● **What the task requires**: Please pull out every line below that contains the string "氣動武鬥傳再起", copying each one in full.

● **Task material**:
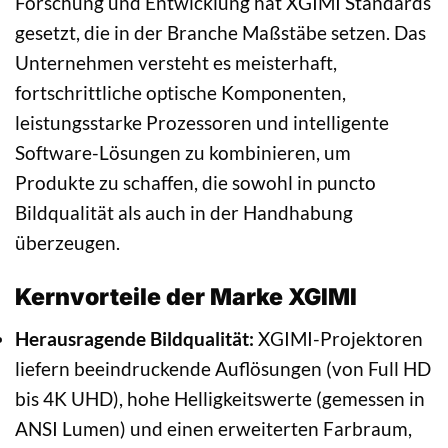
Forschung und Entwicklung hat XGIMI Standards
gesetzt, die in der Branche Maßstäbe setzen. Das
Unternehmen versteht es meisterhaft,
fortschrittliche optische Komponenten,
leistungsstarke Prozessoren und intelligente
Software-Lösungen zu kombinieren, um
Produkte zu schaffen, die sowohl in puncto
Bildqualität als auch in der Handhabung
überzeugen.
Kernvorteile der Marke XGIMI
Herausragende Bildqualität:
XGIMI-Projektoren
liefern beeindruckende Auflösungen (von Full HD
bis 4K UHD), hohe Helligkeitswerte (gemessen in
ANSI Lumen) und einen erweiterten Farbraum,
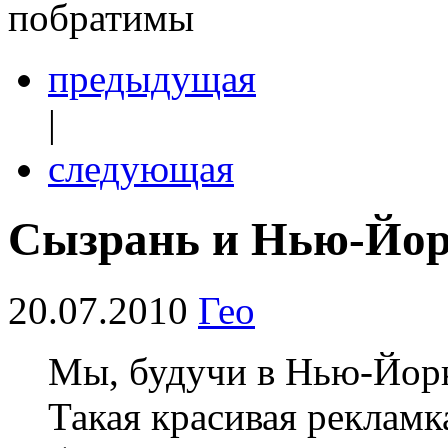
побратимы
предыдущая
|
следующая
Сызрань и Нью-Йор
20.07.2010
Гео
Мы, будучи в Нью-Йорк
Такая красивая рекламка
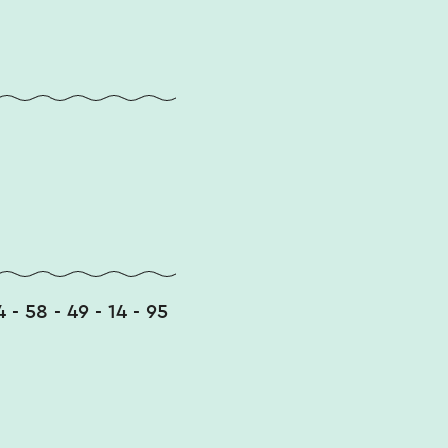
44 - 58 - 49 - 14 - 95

--

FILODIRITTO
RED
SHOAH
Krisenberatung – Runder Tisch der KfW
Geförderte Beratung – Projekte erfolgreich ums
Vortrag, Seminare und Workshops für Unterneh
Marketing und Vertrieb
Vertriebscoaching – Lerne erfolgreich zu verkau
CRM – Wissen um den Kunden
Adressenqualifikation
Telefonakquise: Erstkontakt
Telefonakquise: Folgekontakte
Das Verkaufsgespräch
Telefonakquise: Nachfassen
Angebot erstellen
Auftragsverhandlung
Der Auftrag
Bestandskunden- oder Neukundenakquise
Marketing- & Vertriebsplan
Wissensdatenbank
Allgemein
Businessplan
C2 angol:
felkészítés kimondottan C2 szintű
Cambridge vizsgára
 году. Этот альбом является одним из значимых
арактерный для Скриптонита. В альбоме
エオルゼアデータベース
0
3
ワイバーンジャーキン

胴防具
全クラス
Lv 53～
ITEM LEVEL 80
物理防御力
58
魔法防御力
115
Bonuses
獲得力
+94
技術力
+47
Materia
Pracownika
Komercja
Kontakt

==

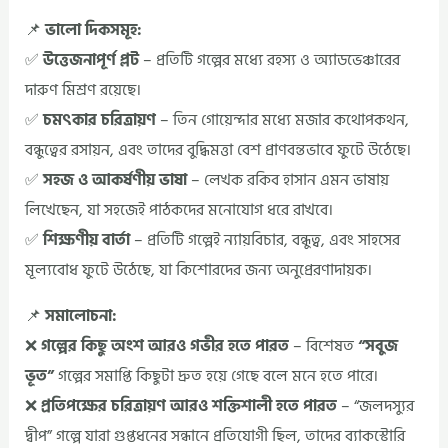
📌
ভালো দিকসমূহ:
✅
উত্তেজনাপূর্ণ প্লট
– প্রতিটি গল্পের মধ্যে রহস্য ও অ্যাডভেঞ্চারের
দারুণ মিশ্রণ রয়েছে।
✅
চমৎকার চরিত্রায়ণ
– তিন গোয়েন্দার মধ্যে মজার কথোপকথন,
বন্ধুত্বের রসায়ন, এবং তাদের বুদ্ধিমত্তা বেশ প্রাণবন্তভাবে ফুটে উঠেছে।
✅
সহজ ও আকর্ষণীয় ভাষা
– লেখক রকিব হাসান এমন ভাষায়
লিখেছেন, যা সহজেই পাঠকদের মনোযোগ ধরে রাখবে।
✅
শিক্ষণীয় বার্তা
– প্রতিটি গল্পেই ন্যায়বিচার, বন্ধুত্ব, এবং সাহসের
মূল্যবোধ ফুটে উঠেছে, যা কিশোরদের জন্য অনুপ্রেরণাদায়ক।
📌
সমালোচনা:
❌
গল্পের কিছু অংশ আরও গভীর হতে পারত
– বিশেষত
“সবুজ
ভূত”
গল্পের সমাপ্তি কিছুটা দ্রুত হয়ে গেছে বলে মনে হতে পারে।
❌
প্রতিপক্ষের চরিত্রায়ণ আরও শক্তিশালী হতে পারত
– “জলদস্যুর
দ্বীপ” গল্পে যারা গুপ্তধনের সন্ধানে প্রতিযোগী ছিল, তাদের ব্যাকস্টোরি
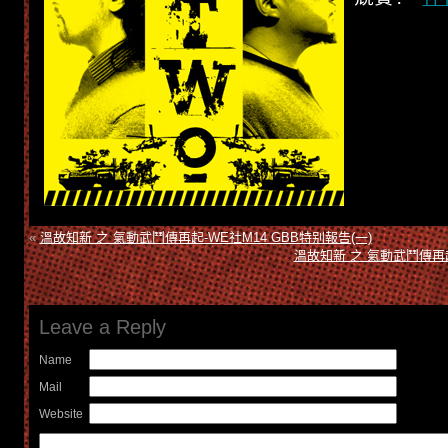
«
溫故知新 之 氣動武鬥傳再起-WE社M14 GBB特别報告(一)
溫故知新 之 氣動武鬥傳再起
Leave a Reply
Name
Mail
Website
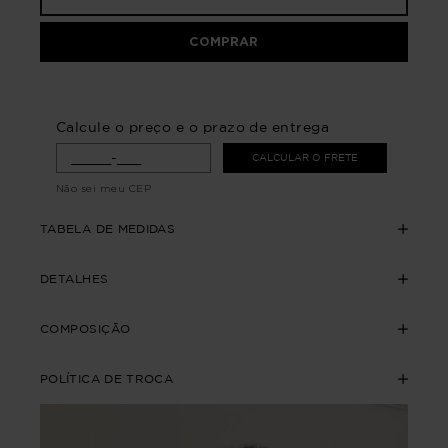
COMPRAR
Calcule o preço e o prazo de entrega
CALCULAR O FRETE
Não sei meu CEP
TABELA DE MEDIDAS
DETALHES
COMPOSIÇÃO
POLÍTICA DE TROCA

● **Reply**:
溫故知新 之 氣動武鬥傳再起-WE社M14 GBB特别報告(一)
溫故知新 之 氣動武鬥傳再起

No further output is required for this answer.